EXERCISE: The lines from the start of the records through the one containing "left elbow: (111, 606)" are to be restated word for word; please include both ends.

RECORDS FOR THE EXERCISE:
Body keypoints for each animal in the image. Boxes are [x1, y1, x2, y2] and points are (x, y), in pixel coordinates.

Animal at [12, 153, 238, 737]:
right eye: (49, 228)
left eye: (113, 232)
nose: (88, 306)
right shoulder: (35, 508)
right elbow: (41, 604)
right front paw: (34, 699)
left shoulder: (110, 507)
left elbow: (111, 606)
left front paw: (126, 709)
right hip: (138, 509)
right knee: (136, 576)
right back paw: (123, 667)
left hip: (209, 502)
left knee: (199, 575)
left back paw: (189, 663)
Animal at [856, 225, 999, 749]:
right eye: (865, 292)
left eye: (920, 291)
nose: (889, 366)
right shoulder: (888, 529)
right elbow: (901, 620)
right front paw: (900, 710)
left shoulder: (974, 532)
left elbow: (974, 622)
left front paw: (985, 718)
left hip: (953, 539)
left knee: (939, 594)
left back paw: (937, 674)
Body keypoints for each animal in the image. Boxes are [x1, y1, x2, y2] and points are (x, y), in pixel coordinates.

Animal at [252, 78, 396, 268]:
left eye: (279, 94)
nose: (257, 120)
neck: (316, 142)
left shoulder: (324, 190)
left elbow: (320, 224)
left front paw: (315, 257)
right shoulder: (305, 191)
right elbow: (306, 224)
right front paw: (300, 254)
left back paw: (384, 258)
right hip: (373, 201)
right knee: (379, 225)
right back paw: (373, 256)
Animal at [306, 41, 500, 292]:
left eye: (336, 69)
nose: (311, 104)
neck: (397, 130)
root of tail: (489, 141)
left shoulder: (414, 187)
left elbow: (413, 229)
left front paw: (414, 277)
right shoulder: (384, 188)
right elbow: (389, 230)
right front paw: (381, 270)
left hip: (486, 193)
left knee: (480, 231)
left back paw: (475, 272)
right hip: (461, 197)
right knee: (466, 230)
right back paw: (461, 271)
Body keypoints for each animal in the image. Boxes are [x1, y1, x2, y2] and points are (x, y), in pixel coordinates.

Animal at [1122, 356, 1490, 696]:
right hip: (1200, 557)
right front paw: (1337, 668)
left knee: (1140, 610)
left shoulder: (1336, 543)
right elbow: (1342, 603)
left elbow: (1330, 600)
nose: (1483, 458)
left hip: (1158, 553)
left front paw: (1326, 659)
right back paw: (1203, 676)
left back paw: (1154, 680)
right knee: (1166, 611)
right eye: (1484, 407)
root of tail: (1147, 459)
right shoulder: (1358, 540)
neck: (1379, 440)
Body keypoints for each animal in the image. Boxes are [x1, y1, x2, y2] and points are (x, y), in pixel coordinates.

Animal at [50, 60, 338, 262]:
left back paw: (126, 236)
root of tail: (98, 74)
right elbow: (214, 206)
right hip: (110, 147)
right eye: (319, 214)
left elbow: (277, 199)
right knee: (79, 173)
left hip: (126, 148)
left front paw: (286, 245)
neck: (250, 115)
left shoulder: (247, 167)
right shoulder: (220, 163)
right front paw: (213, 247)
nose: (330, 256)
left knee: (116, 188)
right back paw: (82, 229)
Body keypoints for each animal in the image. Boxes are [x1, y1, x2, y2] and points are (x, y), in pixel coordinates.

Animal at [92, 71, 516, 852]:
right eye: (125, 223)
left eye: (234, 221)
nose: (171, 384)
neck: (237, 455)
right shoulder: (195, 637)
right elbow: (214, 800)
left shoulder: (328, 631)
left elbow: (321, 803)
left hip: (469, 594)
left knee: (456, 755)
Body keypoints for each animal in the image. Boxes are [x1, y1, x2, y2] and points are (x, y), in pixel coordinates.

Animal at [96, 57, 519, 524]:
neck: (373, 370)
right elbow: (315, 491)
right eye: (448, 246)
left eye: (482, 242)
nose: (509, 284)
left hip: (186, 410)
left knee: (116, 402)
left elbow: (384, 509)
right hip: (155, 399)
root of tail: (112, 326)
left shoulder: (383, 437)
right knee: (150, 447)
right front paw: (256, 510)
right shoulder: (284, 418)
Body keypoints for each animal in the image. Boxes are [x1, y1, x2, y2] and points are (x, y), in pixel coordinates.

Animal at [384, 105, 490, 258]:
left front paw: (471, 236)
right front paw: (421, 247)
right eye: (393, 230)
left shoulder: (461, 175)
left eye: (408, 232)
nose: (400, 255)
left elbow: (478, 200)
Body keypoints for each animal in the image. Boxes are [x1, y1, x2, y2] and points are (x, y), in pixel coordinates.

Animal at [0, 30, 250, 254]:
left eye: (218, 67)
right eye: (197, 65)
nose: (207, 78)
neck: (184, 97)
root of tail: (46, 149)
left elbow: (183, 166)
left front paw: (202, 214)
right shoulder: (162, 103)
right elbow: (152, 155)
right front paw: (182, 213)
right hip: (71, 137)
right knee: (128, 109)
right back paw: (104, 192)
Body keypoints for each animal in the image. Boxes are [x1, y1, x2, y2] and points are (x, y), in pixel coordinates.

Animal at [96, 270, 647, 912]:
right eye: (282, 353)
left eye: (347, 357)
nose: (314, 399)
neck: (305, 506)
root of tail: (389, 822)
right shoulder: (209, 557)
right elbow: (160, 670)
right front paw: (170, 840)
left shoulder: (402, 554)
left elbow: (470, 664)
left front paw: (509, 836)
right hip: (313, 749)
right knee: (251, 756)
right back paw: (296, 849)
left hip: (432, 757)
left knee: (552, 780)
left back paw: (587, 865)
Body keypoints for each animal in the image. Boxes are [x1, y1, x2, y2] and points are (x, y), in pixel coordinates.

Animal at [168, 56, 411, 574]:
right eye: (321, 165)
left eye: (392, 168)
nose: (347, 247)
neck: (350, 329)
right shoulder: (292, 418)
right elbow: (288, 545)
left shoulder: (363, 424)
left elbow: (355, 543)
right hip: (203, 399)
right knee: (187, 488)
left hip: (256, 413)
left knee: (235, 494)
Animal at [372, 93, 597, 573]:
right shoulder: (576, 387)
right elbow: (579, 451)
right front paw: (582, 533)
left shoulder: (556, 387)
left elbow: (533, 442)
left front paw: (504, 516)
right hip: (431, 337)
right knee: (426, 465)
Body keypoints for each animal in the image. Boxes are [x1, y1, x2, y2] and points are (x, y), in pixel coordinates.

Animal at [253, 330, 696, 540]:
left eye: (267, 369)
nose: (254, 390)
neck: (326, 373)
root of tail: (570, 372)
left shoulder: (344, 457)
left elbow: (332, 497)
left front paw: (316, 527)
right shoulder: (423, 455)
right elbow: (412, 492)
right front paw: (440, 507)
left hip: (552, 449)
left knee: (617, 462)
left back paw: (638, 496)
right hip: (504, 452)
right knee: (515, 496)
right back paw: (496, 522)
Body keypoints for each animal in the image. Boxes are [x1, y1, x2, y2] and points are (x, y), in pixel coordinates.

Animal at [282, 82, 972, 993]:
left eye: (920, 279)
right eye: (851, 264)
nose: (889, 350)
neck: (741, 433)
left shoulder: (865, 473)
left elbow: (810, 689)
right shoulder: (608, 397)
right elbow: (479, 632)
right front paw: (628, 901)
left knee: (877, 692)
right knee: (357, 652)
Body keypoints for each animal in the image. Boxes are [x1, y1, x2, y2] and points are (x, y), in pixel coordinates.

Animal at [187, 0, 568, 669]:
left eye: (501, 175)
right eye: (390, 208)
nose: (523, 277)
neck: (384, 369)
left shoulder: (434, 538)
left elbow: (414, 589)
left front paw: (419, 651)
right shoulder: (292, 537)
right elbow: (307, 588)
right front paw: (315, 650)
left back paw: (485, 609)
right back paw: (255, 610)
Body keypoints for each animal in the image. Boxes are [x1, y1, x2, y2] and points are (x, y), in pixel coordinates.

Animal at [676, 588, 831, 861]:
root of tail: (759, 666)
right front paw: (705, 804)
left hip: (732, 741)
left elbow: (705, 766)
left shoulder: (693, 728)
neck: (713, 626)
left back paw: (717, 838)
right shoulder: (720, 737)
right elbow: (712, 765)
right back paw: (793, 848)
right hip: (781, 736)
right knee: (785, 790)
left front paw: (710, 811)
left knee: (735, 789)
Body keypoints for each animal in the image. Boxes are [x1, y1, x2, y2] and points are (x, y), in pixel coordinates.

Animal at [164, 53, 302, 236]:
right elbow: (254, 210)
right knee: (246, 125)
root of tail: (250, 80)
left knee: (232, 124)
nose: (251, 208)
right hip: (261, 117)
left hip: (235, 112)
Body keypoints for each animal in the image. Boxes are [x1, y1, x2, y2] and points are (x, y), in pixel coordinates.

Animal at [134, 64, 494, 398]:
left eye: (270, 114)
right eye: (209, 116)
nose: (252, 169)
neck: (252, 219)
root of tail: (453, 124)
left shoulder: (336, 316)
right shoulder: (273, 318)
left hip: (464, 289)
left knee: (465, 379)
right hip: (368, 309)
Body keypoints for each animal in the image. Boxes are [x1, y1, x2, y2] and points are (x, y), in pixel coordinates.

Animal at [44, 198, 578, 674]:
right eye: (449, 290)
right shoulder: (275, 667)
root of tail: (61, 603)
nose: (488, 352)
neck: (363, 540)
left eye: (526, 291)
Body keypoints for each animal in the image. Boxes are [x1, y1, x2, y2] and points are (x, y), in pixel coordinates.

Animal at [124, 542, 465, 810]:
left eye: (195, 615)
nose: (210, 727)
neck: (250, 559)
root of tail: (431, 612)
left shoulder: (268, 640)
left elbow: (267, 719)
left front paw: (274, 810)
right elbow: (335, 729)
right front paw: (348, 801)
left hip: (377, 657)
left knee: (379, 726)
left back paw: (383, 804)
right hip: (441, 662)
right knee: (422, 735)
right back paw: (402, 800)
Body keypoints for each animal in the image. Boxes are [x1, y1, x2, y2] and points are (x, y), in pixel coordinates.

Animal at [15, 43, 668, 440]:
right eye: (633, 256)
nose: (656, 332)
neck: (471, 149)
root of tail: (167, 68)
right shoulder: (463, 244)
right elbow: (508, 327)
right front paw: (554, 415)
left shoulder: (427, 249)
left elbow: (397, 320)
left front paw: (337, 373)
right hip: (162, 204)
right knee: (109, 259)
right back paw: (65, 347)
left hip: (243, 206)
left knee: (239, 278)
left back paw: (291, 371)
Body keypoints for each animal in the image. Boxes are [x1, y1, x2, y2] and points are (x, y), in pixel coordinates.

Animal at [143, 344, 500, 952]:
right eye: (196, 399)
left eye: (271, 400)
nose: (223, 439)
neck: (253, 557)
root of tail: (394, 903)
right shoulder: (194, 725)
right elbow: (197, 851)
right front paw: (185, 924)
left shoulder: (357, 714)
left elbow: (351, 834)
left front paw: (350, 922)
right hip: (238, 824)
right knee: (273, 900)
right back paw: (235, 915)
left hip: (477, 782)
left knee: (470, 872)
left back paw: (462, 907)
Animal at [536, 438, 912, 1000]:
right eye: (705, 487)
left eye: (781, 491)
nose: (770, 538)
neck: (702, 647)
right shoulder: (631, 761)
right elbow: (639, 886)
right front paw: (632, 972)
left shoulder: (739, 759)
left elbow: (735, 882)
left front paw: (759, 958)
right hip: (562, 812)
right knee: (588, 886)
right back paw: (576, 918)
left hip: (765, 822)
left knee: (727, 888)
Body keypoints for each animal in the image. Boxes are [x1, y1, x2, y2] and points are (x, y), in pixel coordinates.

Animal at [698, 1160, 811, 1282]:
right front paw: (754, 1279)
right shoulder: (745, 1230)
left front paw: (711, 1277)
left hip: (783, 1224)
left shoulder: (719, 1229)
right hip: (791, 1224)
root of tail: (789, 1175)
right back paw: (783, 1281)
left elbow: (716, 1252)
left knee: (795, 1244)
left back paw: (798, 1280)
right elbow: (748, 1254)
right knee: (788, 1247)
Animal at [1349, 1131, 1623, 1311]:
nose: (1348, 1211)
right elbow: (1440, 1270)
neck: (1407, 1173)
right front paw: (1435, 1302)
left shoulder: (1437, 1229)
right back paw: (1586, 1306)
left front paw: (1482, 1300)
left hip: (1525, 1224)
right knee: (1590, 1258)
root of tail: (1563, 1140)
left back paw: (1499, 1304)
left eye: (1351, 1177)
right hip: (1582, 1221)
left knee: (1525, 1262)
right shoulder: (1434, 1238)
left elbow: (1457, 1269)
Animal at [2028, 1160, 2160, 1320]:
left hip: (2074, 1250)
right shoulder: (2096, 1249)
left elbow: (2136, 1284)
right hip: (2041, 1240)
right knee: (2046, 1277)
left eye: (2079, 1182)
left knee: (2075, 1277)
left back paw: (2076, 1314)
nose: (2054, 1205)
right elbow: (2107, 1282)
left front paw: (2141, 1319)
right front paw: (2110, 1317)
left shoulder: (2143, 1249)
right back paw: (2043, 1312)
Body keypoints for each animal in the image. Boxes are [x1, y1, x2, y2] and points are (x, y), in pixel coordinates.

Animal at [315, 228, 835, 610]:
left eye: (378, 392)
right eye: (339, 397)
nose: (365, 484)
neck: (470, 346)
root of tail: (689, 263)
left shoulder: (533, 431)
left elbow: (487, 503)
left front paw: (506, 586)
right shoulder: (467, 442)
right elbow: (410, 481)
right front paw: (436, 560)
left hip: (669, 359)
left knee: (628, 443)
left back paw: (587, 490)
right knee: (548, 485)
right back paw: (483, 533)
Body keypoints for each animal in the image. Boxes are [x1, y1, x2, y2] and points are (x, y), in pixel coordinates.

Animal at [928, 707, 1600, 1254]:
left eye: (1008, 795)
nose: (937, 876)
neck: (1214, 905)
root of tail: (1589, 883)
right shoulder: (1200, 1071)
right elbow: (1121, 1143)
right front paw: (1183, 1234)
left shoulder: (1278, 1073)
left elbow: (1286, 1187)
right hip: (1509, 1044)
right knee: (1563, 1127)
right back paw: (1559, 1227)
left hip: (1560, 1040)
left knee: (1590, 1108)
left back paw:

THE ANSWER:
Body keypoints for each animal in the image. Boxes are [x1, y1, x2, y2] and points are (x, y), in pixel coordinates.

Animal at [12, 153, 238, 737]:
right eye: (49, 228)
left eye: (113, 232)
nose: (88, 306)
right shoulder: (35, 508)
right elbow: (41, 604)
right front paw: (34, 699)
left shoulder: (110, 507)
left elbow: (111, 606)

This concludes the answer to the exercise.